Persoalan yang belum tuntas justru ketika sebagian melihatnya sebagai persoalan hukum fiqh yang berarti ranah furu'iyah ijtihadiyah, sementara sebagian lain melihatnya sebagai persoalan Aqidah yang bersifat ushuliyah.
Kalau sesama ranah fiqih kita mengenal kaidah "Ijtihad tidak bisa membatalkan Ijtihad yang lain"
(الاجتهاد لا ينقض بالاجتهاد)
Seorang Mujtahid, dalam ukuran kompetensi tertentu, memiliki level yang sama dengan sesama Mujtahid yang lain.
Kecuali jika satu Mujtahid vis a vis mayoritas Mujtahid di jamannya, tentu pendapatnya diposisikan dibawah pendapat mayoritas tersebut.
Dalam ranah fiqih, perbedaan ijtihad tidak membawa kata sesat, atau bahkan kafir.
Paling jauh disebut keliru atau salah.

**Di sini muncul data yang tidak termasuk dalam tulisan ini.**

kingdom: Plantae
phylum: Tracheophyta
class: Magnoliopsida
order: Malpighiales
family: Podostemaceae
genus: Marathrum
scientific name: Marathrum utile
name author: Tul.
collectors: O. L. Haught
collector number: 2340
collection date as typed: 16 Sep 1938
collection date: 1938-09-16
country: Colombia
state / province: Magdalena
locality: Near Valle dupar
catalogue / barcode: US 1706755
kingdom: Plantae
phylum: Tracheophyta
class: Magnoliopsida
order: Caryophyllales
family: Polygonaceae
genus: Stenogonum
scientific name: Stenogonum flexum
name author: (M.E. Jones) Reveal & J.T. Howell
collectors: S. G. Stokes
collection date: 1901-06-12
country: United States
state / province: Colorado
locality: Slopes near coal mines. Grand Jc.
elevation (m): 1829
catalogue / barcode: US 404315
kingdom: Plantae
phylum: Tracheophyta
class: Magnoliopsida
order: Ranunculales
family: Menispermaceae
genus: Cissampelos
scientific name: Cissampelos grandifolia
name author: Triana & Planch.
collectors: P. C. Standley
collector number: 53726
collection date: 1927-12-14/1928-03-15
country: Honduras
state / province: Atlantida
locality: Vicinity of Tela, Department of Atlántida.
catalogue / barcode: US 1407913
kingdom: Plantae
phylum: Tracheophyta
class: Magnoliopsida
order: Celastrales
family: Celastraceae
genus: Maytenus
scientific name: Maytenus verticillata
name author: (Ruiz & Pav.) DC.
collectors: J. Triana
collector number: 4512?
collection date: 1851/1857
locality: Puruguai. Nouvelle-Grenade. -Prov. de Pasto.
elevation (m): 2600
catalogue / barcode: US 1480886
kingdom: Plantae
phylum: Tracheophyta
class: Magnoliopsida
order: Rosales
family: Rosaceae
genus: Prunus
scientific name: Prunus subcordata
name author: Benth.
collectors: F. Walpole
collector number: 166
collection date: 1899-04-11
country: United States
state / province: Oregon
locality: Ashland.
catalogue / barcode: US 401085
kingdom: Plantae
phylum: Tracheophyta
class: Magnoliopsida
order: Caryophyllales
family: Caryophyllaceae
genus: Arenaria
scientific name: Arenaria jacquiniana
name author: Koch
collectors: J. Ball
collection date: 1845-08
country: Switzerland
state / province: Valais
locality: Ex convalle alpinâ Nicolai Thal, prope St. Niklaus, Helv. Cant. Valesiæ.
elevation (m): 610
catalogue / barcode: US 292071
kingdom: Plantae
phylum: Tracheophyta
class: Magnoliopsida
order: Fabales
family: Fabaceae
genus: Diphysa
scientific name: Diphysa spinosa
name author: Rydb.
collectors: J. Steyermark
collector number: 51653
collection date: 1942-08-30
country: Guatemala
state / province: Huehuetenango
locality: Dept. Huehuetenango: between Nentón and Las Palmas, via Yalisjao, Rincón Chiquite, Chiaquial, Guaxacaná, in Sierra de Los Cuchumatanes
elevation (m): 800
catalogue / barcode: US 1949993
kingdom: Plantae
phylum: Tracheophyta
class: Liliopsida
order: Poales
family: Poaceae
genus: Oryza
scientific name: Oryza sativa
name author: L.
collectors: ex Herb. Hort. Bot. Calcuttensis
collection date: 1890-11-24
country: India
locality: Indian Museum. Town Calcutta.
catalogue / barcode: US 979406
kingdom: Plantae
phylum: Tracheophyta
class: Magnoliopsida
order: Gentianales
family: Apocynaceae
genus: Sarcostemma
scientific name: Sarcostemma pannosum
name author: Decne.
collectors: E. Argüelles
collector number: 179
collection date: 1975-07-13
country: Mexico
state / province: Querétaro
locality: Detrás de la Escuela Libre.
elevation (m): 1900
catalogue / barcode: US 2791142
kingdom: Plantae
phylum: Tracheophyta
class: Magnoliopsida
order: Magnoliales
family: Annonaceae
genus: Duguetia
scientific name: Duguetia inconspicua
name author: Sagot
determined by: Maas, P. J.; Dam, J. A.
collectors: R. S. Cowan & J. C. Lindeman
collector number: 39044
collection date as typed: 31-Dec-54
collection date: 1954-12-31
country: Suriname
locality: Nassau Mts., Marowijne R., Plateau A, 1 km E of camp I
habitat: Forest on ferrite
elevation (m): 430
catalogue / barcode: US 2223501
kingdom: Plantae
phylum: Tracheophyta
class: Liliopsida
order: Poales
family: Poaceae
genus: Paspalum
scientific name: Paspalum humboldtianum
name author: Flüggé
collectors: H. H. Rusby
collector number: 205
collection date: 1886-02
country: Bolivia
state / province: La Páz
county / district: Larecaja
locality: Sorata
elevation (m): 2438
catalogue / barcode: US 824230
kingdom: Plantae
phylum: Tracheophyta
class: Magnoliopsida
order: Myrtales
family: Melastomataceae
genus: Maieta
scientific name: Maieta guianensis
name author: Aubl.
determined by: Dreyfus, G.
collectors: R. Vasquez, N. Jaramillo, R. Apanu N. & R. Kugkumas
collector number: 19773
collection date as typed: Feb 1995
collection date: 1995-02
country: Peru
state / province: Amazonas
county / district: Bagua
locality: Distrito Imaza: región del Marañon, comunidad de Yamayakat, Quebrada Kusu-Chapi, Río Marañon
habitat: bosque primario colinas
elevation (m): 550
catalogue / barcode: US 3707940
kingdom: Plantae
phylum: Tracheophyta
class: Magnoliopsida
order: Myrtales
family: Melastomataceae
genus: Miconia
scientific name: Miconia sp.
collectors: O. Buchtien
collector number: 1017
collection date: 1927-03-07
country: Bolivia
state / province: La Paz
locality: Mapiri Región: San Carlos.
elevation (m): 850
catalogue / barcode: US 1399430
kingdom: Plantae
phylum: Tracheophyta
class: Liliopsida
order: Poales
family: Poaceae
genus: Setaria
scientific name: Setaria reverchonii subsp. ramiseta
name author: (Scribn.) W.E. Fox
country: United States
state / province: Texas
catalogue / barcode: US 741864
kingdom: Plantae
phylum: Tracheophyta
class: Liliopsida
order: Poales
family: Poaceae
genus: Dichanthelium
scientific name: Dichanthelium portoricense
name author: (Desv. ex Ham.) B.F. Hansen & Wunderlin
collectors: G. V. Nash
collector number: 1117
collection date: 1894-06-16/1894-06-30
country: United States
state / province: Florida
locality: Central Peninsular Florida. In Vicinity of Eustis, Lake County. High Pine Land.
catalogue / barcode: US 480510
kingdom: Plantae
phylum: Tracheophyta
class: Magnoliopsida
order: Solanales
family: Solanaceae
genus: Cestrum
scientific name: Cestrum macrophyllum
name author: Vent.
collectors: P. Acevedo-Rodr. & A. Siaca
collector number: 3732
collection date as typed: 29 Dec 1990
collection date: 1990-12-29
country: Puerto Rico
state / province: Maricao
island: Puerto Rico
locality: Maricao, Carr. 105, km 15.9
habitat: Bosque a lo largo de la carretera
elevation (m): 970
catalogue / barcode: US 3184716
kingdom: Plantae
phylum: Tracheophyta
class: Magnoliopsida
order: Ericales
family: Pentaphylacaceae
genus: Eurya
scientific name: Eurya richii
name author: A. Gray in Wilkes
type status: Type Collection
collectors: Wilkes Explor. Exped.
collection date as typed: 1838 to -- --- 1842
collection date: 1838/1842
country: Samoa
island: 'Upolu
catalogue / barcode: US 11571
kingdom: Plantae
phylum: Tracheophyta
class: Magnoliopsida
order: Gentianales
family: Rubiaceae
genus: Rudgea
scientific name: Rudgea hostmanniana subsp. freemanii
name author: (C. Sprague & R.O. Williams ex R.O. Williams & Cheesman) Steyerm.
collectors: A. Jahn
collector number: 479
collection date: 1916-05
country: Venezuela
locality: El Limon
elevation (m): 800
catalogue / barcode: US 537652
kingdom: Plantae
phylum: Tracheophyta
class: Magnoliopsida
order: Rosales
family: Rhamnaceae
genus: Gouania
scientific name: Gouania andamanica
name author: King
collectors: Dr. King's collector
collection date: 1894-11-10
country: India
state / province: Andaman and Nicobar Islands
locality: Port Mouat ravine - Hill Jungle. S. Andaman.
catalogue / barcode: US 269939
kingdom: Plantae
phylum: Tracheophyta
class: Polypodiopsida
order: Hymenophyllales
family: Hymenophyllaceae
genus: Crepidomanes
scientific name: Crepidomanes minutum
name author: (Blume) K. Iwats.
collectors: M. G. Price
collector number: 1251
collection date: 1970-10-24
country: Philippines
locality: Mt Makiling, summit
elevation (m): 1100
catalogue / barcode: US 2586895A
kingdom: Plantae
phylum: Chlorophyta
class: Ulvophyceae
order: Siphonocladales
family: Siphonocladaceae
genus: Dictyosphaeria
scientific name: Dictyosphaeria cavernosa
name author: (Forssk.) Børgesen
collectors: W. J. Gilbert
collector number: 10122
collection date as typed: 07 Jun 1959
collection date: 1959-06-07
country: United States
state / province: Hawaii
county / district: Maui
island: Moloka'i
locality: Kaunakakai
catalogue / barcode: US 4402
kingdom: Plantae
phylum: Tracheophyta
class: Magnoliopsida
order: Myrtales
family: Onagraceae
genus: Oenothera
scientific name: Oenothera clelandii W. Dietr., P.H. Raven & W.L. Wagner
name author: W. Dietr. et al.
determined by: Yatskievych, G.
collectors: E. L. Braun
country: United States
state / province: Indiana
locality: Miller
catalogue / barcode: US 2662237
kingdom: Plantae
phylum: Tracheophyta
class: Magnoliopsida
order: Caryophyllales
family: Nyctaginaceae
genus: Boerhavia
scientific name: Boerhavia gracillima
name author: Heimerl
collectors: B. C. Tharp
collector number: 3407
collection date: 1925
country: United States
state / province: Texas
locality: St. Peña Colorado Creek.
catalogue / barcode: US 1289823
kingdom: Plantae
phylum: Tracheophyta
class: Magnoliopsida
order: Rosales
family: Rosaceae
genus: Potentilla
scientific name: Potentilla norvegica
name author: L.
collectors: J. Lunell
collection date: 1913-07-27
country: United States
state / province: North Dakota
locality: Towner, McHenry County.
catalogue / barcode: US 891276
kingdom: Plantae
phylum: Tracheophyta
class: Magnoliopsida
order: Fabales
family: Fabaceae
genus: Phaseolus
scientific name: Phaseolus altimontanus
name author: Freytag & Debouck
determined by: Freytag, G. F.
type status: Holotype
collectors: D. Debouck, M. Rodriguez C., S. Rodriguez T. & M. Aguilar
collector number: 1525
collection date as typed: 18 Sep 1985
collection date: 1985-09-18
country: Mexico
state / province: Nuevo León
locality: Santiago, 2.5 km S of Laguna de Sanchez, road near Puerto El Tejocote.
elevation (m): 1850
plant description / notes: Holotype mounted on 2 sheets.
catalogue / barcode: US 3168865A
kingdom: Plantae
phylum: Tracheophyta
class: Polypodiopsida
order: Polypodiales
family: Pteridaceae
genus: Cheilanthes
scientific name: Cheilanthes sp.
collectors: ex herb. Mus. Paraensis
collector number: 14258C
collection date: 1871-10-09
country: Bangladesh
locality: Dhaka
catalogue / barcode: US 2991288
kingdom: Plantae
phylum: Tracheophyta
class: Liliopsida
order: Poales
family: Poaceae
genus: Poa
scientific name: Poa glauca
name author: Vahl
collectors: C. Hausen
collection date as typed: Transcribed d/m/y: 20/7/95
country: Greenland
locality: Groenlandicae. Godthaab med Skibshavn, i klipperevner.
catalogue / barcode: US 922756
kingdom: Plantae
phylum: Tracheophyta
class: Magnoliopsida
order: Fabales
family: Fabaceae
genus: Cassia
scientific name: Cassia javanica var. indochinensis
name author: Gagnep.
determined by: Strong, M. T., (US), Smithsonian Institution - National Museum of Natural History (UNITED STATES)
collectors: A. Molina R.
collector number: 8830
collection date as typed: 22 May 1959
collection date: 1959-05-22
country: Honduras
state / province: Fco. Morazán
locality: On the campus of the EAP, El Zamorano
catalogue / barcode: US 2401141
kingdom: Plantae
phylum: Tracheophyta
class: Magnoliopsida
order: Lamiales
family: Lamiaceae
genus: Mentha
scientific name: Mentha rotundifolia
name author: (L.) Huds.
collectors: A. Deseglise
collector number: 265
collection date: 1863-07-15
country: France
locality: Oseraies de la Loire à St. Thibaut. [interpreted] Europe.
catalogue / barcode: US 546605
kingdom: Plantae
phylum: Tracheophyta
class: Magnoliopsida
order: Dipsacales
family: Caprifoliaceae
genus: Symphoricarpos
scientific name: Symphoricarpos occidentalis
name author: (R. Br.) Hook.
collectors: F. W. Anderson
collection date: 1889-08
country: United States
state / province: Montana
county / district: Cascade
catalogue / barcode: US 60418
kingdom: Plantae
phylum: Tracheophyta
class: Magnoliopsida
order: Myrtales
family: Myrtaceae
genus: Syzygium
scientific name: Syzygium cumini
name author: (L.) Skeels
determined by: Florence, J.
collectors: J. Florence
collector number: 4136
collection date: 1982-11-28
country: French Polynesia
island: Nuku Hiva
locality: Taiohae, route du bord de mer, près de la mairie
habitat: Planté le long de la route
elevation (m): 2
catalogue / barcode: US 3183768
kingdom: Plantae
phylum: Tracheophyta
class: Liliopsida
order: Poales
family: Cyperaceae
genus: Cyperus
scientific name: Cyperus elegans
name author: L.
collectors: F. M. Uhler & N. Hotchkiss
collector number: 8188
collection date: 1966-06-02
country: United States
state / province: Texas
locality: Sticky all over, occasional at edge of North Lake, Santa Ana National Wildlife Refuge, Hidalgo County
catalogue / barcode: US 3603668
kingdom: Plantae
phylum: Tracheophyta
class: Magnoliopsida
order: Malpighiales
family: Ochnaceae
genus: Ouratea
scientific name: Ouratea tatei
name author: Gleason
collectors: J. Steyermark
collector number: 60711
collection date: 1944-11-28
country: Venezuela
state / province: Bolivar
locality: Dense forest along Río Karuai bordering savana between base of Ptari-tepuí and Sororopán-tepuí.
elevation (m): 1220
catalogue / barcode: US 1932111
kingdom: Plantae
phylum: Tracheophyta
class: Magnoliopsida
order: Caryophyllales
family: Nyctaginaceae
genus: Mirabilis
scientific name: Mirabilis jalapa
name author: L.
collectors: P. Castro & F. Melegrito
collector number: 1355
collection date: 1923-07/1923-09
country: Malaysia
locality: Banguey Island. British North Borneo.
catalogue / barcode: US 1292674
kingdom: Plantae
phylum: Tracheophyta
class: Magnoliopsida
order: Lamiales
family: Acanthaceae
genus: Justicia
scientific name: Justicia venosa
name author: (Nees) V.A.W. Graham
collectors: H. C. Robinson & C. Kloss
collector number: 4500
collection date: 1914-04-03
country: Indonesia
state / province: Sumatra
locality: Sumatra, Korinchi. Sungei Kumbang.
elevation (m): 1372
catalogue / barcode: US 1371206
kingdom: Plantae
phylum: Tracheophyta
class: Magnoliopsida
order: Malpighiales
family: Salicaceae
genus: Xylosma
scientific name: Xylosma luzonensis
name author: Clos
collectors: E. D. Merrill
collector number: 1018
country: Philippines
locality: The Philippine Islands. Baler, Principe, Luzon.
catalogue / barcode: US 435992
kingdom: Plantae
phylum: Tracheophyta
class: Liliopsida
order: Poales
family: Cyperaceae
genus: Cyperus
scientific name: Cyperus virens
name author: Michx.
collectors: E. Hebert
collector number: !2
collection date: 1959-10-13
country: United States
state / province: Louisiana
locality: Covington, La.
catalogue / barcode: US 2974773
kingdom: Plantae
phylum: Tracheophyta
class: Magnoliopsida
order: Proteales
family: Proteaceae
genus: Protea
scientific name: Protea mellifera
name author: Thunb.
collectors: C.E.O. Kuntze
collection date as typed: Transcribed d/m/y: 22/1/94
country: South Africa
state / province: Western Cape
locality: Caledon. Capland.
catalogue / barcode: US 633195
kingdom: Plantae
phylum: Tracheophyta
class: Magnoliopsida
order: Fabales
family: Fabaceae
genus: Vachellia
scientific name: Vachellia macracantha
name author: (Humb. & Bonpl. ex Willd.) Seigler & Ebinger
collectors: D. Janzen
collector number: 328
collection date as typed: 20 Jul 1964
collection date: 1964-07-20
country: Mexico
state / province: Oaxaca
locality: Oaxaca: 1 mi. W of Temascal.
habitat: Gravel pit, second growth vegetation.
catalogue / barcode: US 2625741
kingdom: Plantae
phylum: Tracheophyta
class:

Wajar saja toh yang menyimpulkan suatu hukum pasti melihat pandangan hukum mujtahid lainnya sebagai keliru dan karenanya dia tidak mengambil kesimpulan itu.
Maka terkenal ungkapan ulama di masa lalu Wallahu A'lam bis Showab (Allah yang paling tahu mana yang benar).
Inilah bentuk ketawadhuan ulama masa lalu. Ulama jaman sekarang boleh jadi kadar toleransinya jauh berkurang kepada pendapat yang berbeda.
Persoalannya jadi lain kalau dianggap sebagai persoalan Aqidah yang bersifat mutlak dan zonder toleransi.
Wilayah Aqidah disebut Ushul (pokok) yang sangat fundamental sehingga tidak banyak ruang untuk beda pendapat.